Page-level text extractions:
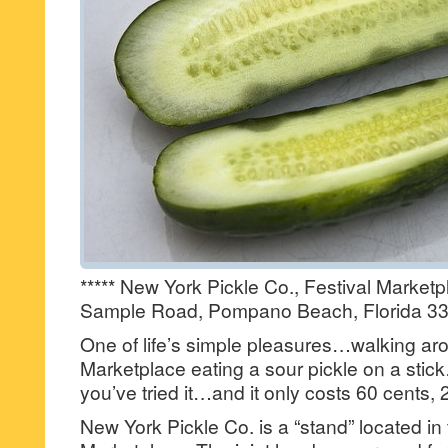
***** New York Pickle Co., Festival Market
Sample Road, Pompano Beach, Florida 33
One of life’s simple pleasures…walking aro
Marketplace eating a sour pickle on a stick…
you’ve tried it…and it only costs 60 cents, 2
New York Pickle Co. is a “stand” located in 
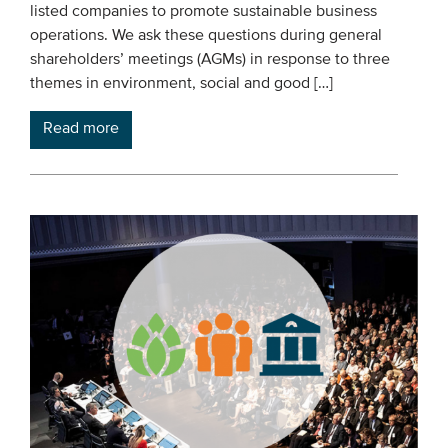
listed companies to promote sustainable business
operations. We ask these questions during general
shareholders’ meetings (AGMs) in response to three
themes in environment, social and good […]
Read more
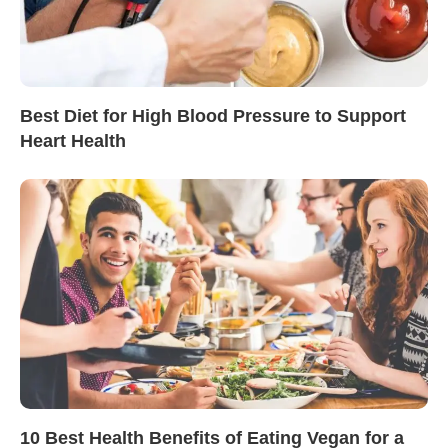
Best Diet for High Blood Pressure to Support
Heart Health
10 Best Health Benefits of Eating Vegan for a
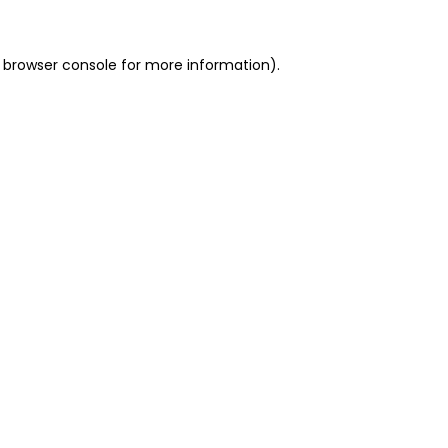
 browser console for more information)
.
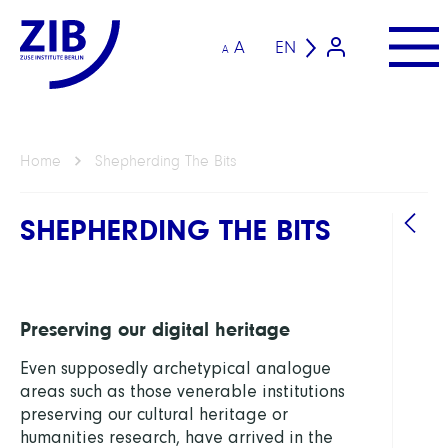
A
EN
A
Home
Shepherding The Bits
SHEPHERDING THE BITS
Preserving our digital heritage
Even supposedly archetypical analogue
areas such as those venerable institutions
preserving our cultural heritage or
humanities research, have arrived in the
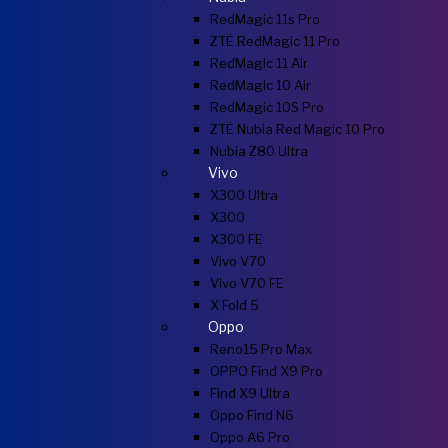
RedMagic 11s Pro
ZTE RedMagic 11 Pro
RedMagic 11 Air
RedMagic 10 Air
RedMagic 10S Pro
ZTE Nubia Red Magic 10 Pro
Nubia Z80 Ultra
Vivo
X300 Ultra
X300
X300 FE
Vivo V70
Vivo V70 FE
X Fold 5
Oppo
Reno15 Pro Max
OPPO Find X9 Pro
Find X9 Ultra
Oppo Find N6
Oppo A6 Pro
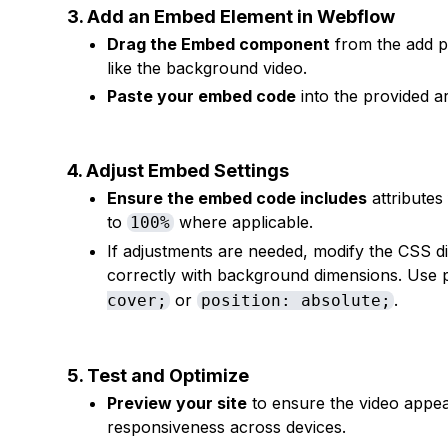
3. Add an Embed Element in Webflow
Drag the Embed component
from the add p
like the background video.
Paste your embed code
into the provided 
4. Adjust Embed Settings
Ensure the embed code includes
attributes
to
where applicable.
100%
If adjustments are needed, modify the CSS di
correctly with background dimensions. Use p
or
.
cover;
position: absolute;
5. Test and Optimize
Preview your site
to ensure the video appea
responsiveness across devices.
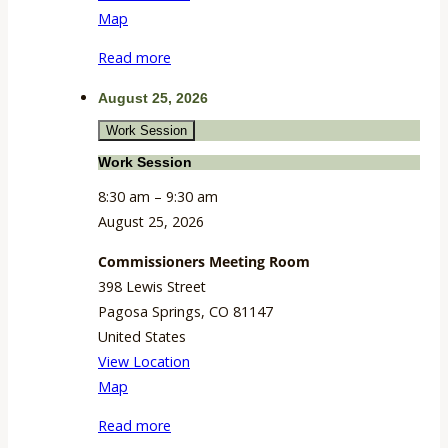
CSU
Map
Extension
Read more
Building
August 25, 2026
Work Session
Work Session
8:30 am
–
9:30 am
August 25, 2026
Commissioners Meeting Room
398 Lewis Street
Pagosa Springs
,
CO
81147
United States
View Location
Commissioners
Map
Meeting
Read more
Room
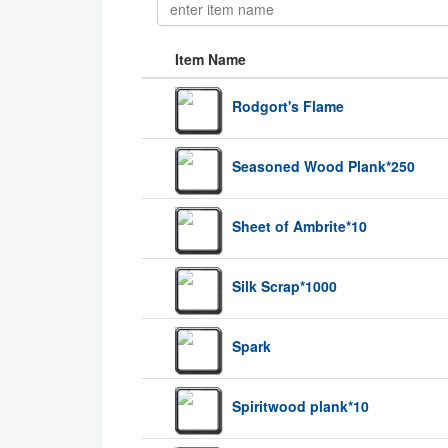
Item Name
Rodgort's Flame
Seasoned Wood Plank*250
Sheet of Ambrite*10
Silk Scrap*1000
Spark
Spiritwood plank*10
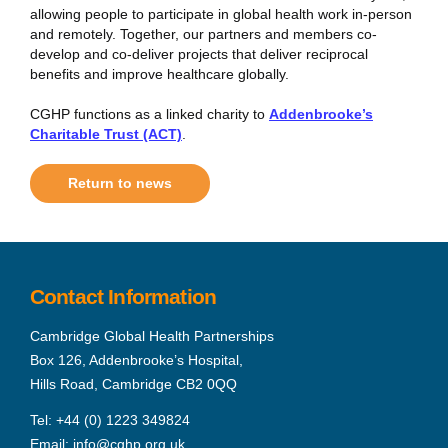
allowing people to participate in global health work in-person
and remotely. Together, our partners and members co-
develop and co-deliver projects that deliver reciprocal
benefits and improve healthcare globally.
CGHP functions as a linked charity to
Addenbrooke’s
Charitable Trust (ACT)
.
Return to news
Contact Information
Cambridge Global Health Partnerships
Box 126, Addenbrooke’s Hospital,
Hills Road, Cambridge CB2 0QQ
Tel:
+44 (0) 1223 349824
Email:
info@cghp.org.uk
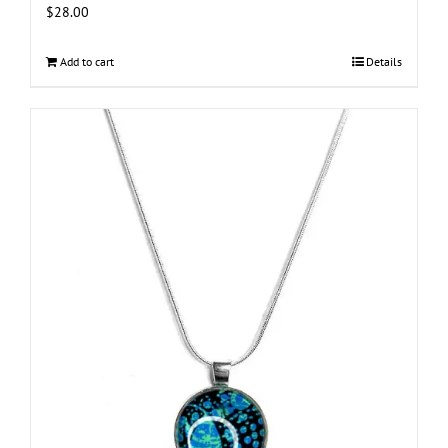
$
28.00
Add to cart
Details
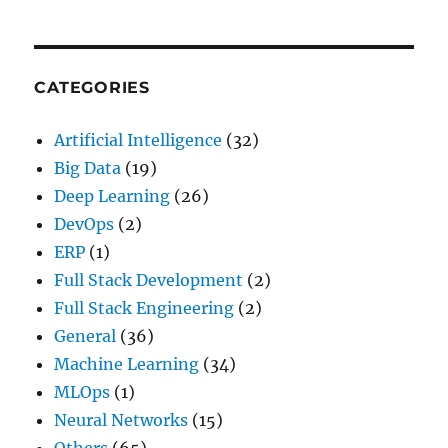
(And
How
to
Make
CATEGORIES
Them
Work)
Artificial Intelligence
(32)
Big Data
(19)
Deep Learning
(26)
DevOps
(2)
ERP
(1)
Full Stack Development
(2)
Full Stack Engineering
(2)
General
(36)
Machine Learning
(34)
MLOps
(1)
Neural Networks
(15)
Others
(65)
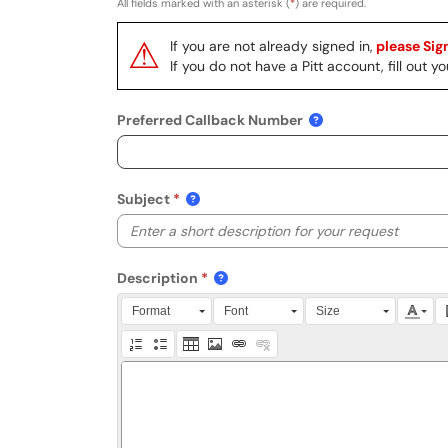
All fields marked with an asterisk (
*
) are required.
⚠
If you are not already signed in,
please Sign
If you do not have a Pitt account, fill out
Preferred Callback Number
Subject
Description
Press Alt + 0 within the editor to access accessibili
Format
Font
Size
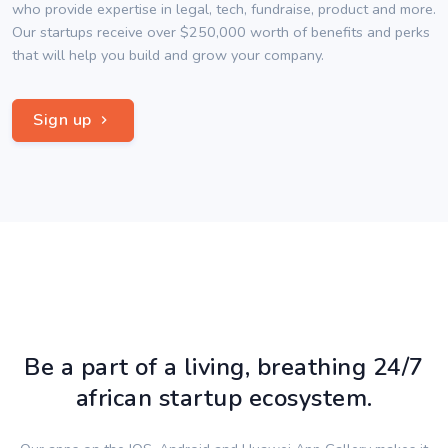
who provide expertise in legal, tech, fundraise, product and more.
Our startups receive over $250,000 worth of benefits and perks
that will help you build and grow your company.
Sign up
Be a part of a living, breathing 24/7
african startup ecosystem.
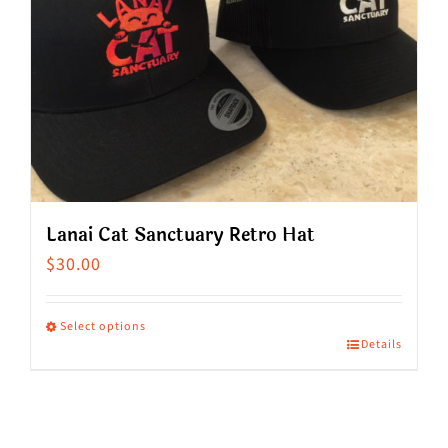
Lanai Cat Sanctuary Retro Hat
$
30.00
Select options
Details
This
product
has
multiple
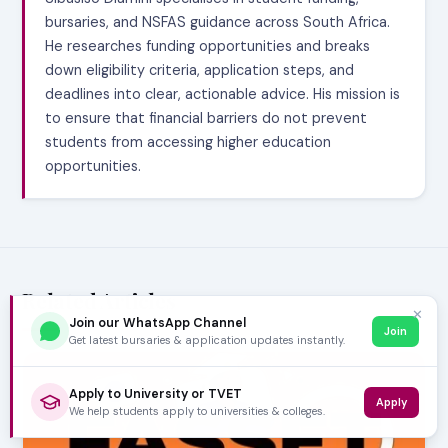
bursaries, and NSFAS guidance across South Africa.
He researches funding opportunities and breaks
down eligibility criteria, application steps, and
deadlines into clear, actionable advice. His mission is
to ensure that financial barriers do not prevent
students from accessing higher education
opportunities.
Related Articles
✕
Join our WhatsApp Channel
Join
Get latest bursaries & application updates instantly.
Apply to University or TVET
Apply
We help students apply to universities & colleges.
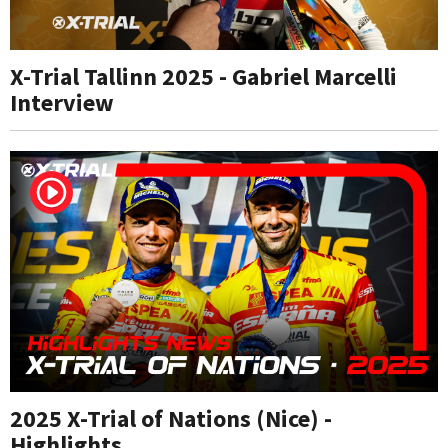
X-Trial Tallinn 2025 - Gabriel Marcelli
Interview
2025 X-Trial of Nations (Nice) -
Highlights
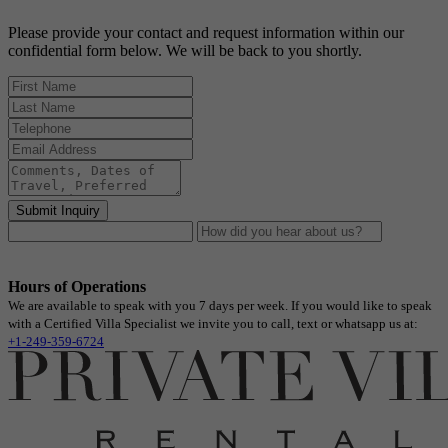
Please provide your contact and request information within our
confidential form below. We will be back to you shortly.
Submit Inquiry
Hours of Operations
We are available to speak with you 7 days per week. If you would like to speak
with a Certified Villa Specialist we invite you to call, text or whatsapp us at:
+1-249-359-6724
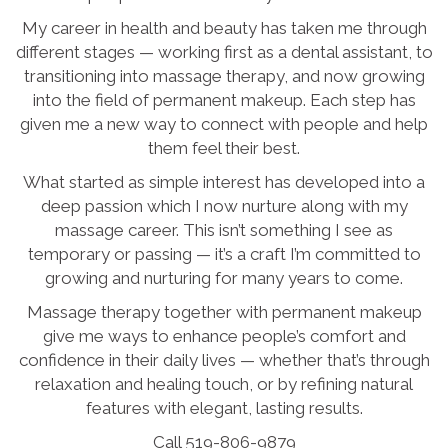
My career in health and beauty has taken me through
different stages — working first as a dental assistant, to
transitioning into massage therapy, and now growing
into the field of permanent makeup. Each step has
given me a new way to connect with people and help
them feel their best.
What started as simple interest has developed into a
deep passion which I now nurture along with my
massage career. This isn’t something I see as
temporary or passing — it’s a craft I’m committed to
growing and nurturing for many years to come.
Massage therapy together with permanent makeup
give me ways to enhance people’s comfort and
confidence in their daily lives — whether that’s through
relaxation and healing touch, or by refining natural
features with elegant, lasting results.
Call 519-806-9879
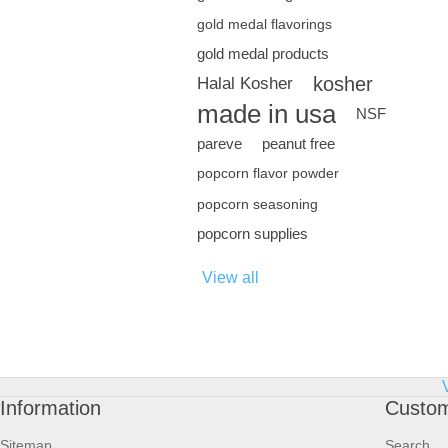
gold medal flavorings
gold medal products
kosher
Halal Kosher
made in usa
NSF
pareve
peanut free
popcorn flavor powder
popcorn seasoning
popcorn supplies
View all
Information
Custom
Sitemap
Search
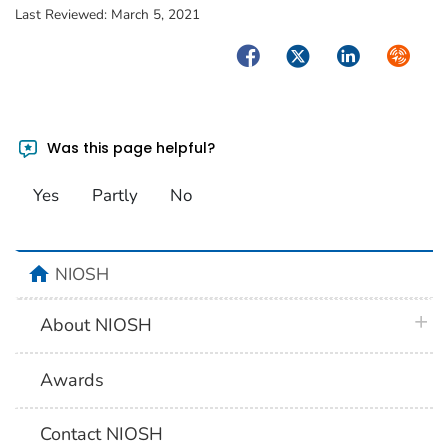
Last Reviewed:
March 5, 2021
Facebook
Twitter
LinkedIn
Syndica
Was this page helpful?
Yes
Partly
No
home
NIOSH
plus 
About NIOSH
Awards
Contact NIOSH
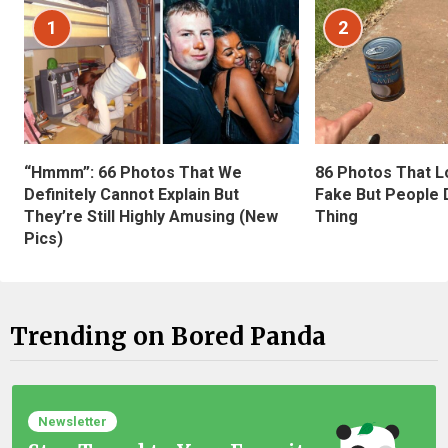
1
2
“Hmmm”: 66 Photos That We
86 Photos That L
Definitely Cannot Explain But
Fake But People D
They’re Still Highly Amusing (New
Thing
Pics)
Trending on Bored Panda
Newsletter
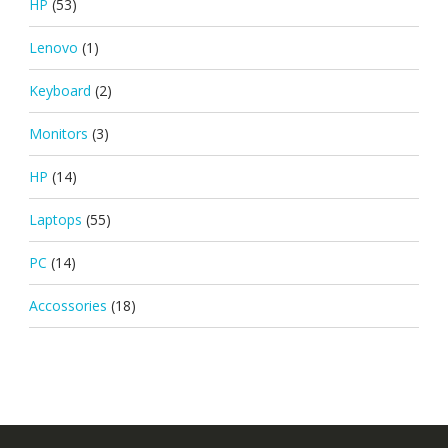
HP
(53)
Lenovo
(1)
Keyboard
(2)
Monitors
(3)
HP
(14)
Laptops
(55)
PC
(14)
Accossories
(18)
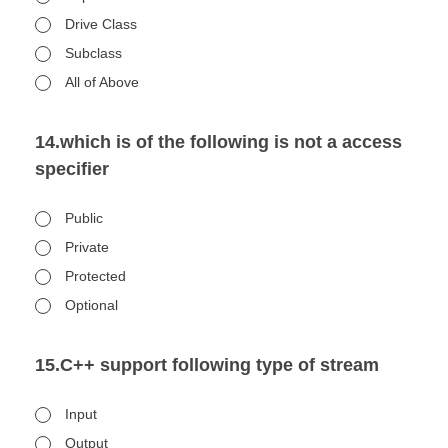
Drive Class
Subclass
All of Above
14.which is of the following is not a access
specifier
Public
Private
Protected
Optional
15.C++ support following type of stream
Input
Output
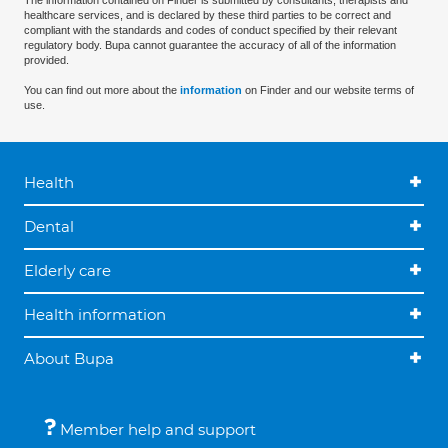
The information contained on Finder is submitted by consultants, therapists and
healthcare services, and is declared by these third parties to be correct and
compliant with the standards and codes of conduct specified by their relevant
regulatory body. Bupa cannot guarantee the accuracy of all of the information
provided.
You can find out more about the
information
on Finder and our website terms of
use.
Health
Dental
Elderly care
Health information
About Bupa
Member help and support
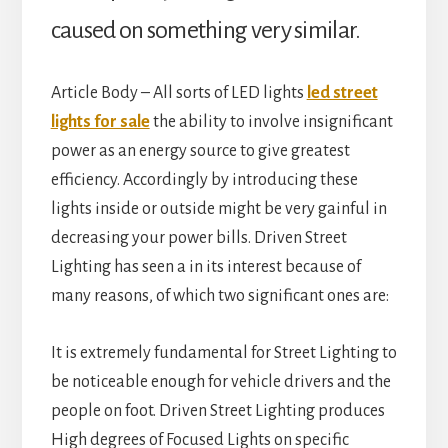
caused on something very similar.
Article Body – All sorts of LED lights
led street
lights for sale
the ability to involve insignificant
power as an energy source to give greatest
efficiency. Accordingly by introducing these
lights inside or outside might be very gainful in
decreasing your power bills. Driven Street
Lighting has seen a in its interest because of
many reasons, of which two significant ones are:
It is extremely fundamental for Street Lighting to
be noticeable enough for vehicle drivers and the
people on foot. Driven Street Lighting produces
High degrees of Focused Lights on specific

WHAT IS EXPECTED: Leave out the images and write out the lines above exactly, from the one with "Oppo A6 Pro" up to and including the one with "to ensure the video appea".

RESPONSE BELOW:
Oppo A6 Pro
3. Add an Embed Element in Webflow
Drag the Embed component
from the add p
like the background video.
Paste your embed code
into the provided 
4. Adjust Embed Settings
Ensure the embed code includes
attributes
to
where applicable.
100%
If adjustments are needed, modify the CSS di
correctly with background dimensions. Use p
or
.
cover;
position: absolute;
5. Test and Optimize
Preview your site
to ensure the video appea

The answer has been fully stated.